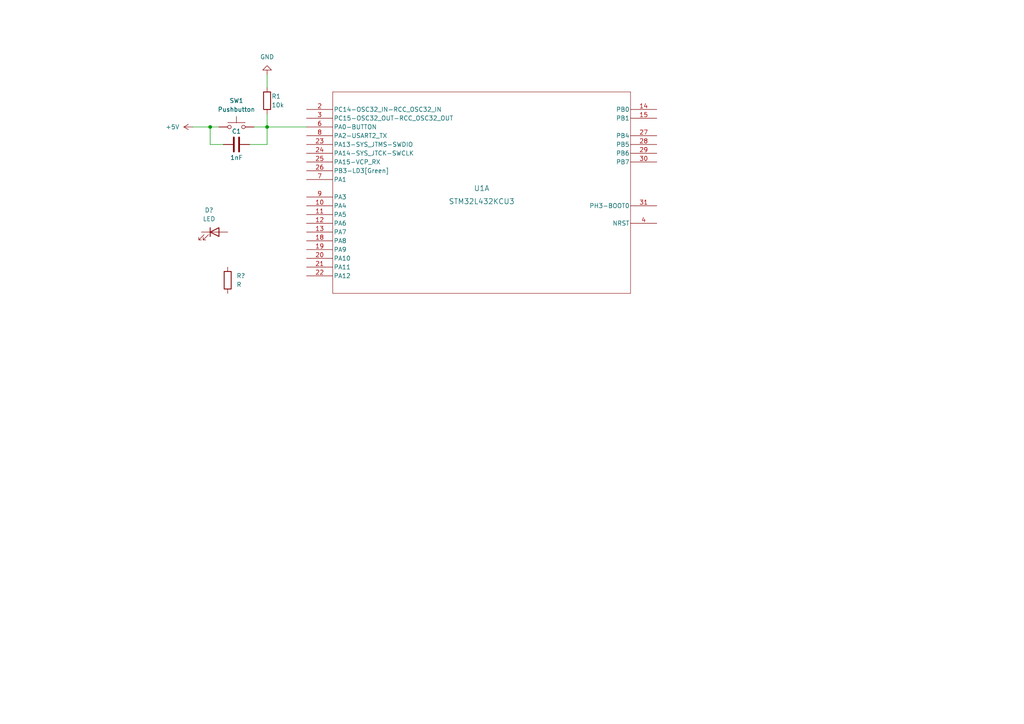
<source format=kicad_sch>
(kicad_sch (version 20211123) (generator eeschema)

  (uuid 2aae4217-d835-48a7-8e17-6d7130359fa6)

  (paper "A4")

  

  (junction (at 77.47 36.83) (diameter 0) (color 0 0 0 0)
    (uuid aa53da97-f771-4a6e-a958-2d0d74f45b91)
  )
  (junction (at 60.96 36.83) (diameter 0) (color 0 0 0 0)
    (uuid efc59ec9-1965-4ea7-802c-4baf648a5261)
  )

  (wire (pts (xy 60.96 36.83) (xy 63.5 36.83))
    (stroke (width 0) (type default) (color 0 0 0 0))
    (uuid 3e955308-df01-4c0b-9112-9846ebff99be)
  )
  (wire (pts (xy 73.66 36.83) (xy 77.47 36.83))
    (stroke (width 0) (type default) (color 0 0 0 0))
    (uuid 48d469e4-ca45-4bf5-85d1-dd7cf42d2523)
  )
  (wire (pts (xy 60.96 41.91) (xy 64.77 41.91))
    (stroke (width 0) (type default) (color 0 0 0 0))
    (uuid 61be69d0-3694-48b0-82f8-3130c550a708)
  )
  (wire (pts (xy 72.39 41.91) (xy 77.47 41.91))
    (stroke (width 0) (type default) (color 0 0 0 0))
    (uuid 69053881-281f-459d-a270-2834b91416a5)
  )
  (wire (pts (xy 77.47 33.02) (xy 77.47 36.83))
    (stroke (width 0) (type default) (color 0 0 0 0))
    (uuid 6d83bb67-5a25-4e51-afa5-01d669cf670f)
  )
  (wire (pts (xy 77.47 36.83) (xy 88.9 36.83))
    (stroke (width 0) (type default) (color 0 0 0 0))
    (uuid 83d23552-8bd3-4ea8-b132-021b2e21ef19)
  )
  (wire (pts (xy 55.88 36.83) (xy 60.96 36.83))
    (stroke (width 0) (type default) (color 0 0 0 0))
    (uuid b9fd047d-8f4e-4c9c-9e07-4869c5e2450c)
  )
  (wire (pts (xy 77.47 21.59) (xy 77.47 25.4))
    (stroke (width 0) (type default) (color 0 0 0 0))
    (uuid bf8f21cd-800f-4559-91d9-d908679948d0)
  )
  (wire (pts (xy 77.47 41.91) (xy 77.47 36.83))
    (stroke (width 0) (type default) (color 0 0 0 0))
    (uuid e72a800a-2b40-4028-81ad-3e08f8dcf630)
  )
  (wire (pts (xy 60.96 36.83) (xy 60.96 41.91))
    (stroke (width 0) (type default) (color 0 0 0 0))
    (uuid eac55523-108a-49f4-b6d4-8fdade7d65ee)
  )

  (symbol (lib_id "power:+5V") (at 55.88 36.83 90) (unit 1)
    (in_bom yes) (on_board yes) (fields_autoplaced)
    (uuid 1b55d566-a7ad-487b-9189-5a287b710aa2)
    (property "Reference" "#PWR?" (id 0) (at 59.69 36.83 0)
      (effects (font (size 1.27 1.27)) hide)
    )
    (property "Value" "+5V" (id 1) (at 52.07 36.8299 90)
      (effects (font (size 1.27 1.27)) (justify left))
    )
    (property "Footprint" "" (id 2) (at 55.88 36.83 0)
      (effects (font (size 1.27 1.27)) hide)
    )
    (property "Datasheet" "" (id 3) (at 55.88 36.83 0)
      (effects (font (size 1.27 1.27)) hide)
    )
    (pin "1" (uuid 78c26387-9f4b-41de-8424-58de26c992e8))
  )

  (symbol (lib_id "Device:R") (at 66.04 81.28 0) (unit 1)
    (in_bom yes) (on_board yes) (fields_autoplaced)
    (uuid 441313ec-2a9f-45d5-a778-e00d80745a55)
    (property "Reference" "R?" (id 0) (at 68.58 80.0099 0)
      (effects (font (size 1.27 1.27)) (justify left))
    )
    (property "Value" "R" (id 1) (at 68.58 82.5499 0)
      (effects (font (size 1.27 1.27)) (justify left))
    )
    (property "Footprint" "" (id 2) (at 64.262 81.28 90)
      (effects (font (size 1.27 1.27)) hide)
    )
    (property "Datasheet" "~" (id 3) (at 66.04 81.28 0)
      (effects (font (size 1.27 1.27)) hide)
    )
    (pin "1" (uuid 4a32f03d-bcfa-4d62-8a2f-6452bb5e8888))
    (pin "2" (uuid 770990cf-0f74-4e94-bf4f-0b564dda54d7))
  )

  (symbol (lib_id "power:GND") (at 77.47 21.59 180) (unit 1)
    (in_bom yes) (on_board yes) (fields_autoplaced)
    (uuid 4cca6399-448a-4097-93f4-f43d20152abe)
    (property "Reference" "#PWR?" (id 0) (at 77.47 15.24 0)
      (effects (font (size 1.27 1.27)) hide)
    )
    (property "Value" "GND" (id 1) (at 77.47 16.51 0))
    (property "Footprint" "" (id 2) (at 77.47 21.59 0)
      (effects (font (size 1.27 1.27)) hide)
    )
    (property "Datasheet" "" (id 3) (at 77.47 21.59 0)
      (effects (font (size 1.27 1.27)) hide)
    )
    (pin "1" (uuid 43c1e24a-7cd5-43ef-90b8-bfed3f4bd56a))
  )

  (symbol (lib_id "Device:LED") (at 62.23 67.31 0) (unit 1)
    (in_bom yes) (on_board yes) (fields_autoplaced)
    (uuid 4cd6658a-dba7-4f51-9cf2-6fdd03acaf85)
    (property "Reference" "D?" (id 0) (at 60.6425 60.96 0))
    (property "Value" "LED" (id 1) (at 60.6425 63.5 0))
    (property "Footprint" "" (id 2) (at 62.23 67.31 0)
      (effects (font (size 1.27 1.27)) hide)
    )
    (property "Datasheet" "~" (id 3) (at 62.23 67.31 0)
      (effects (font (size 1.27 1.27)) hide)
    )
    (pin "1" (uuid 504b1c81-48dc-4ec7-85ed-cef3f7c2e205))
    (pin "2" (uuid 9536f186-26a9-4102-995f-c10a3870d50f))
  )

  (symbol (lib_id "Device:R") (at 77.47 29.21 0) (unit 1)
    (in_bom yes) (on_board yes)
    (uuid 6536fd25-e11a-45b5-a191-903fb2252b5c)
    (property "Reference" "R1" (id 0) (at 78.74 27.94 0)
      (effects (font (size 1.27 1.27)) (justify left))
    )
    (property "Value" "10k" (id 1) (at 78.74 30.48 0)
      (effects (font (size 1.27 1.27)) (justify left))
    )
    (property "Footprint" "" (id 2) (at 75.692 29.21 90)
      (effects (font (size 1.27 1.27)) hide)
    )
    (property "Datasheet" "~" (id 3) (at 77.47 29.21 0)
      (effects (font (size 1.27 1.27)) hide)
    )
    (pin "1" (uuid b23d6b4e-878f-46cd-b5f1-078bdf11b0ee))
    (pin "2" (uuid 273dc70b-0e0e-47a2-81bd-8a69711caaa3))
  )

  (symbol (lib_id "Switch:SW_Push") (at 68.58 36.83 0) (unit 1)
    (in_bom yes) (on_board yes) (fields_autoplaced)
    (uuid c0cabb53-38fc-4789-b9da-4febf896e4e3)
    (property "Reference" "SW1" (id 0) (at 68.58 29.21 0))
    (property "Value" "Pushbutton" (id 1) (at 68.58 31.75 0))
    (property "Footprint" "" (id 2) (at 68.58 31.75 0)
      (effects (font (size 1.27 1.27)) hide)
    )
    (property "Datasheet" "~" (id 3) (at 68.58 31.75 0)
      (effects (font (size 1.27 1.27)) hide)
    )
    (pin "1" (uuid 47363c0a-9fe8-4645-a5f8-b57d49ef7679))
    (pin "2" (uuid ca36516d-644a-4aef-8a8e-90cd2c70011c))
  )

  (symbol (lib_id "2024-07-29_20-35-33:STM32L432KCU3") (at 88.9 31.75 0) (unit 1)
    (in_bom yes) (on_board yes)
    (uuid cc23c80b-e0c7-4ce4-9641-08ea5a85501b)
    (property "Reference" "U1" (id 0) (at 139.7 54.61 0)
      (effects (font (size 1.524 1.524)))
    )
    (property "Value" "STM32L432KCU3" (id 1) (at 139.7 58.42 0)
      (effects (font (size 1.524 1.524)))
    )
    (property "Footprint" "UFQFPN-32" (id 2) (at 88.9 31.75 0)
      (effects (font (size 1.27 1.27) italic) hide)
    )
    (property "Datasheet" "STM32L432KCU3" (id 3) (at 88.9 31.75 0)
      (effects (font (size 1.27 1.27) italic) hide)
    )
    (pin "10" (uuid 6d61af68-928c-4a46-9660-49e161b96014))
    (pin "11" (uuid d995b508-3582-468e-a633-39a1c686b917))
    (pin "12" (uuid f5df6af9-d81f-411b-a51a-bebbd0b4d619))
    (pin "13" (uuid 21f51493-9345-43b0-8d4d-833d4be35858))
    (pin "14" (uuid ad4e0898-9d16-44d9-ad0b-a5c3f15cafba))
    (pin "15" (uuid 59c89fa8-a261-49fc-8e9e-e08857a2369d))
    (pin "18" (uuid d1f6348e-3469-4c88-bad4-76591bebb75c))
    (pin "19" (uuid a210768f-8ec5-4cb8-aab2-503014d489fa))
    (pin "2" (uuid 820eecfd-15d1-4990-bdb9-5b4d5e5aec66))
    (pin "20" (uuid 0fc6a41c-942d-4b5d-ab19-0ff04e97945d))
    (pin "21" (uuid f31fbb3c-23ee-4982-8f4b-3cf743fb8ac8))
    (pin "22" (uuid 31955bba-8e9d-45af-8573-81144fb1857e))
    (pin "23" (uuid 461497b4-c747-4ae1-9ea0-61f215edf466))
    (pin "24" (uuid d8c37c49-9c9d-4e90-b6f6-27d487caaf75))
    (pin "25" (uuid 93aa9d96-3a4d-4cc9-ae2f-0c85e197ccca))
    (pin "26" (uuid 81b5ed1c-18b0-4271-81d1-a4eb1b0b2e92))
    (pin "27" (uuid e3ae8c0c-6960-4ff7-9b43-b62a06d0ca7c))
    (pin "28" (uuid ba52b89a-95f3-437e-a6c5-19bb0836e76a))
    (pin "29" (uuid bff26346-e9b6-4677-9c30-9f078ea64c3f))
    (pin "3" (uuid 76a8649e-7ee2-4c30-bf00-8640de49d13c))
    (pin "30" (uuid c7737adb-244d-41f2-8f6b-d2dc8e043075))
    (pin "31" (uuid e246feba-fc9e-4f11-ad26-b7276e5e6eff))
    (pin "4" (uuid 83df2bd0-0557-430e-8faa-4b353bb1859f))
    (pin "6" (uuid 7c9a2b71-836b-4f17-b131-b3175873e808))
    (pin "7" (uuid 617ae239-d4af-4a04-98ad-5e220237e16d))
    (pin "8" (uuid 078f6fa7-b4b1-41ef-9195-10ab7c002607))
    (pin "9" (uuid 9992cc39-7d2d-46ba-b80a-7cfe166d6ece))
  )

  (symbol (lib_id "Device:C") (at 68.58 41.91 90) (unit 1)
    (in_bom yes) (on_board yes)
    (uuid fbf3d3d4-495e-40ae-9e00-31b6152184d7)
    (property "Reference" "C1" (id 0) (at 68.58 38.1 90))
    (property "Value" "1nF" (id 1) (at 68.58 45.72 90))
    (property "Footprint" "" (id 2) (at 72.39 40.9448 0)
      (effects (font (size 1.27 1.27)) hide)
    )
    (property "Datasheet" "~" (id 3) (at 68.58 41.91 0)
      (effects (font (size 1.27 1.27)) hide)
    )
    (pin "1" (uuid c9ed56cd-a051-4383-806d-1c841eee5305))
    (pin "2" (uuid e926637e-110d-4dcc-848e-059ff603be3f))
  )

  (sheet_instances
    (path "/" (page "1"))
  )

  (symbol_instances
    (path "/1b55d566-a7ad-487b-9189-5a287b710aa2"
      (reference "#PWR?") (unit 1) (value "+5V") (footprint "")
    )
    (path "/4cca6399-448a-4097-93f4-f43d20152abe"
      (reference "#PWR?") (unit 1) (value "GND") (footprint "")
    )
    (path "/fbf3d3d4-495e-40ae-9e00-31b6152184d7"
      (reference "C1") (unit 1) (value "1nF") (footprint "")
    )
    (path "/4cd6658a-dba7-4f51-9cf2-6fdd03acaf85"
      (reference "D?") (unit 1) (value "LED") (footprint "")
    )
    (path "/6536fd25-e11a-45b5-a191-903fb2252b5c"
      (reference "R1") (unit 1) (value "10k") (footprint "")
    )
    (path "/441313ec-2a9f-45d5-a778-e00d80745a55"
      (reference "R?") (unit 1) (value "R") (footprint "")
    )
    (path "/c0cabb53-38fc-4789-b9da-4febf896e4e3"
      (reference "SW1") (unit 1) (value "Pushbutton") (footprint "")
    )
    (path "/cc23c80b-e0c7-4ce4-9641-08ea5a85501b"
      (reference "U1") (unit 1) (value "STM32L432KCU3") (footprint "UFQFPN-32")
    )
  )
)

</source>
==
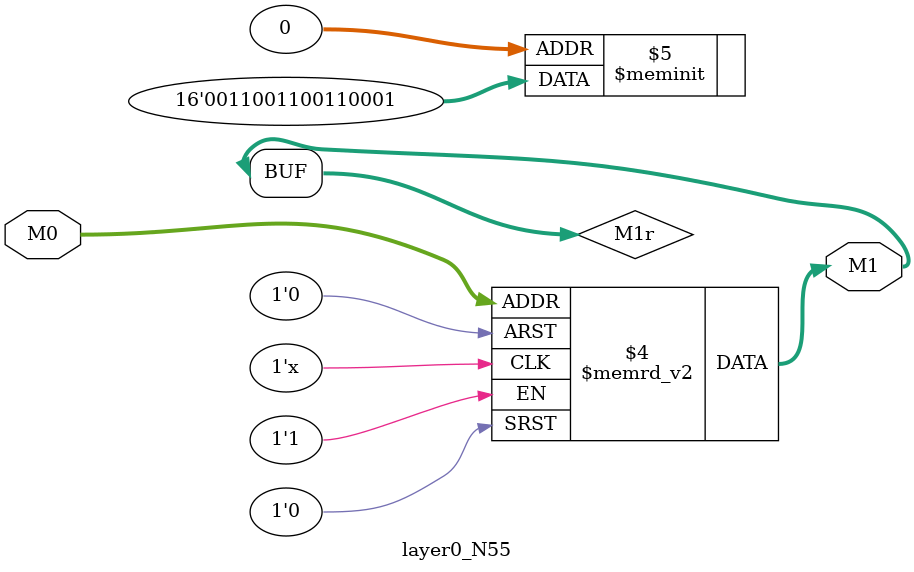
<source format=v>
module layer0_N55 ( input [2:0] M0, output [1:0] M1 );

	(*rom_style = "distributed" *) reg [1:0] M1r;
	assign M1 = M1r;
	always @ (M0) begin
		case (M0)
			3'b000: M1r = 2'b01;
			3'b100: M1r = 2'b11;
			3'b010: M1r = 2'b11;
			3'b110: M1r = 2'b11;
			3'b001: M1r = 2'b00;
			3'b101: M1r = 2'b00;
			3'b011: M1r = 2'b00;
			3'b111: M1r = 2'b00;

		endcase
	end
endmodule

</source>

» **Exercise details**: In the entries above, one line contains "(uuid 441313ec-2a9f-45d5-a778-e00d80745a55)" and another contains "64.262 81.28 90)". Reproduce exactly those two lines and the lines between them, nothing else.

» **Your response**:
    (uuid 441313ec-2a9f-45d5-a778-e00d80745a55)
    (property "Reference" "R?" (id 0) (at 68.58 80.0099 0)
      (effects (font (size 1.27 1.27)) (justify left))
    )
    (property "Value" "R" (id 1) (at 68.58 82.5499 0)
      (effects (font (size 1.27 1.27)) (justify left))
    )
    (property "Footprint" "" (id 2) (at 64.262 81.28 90)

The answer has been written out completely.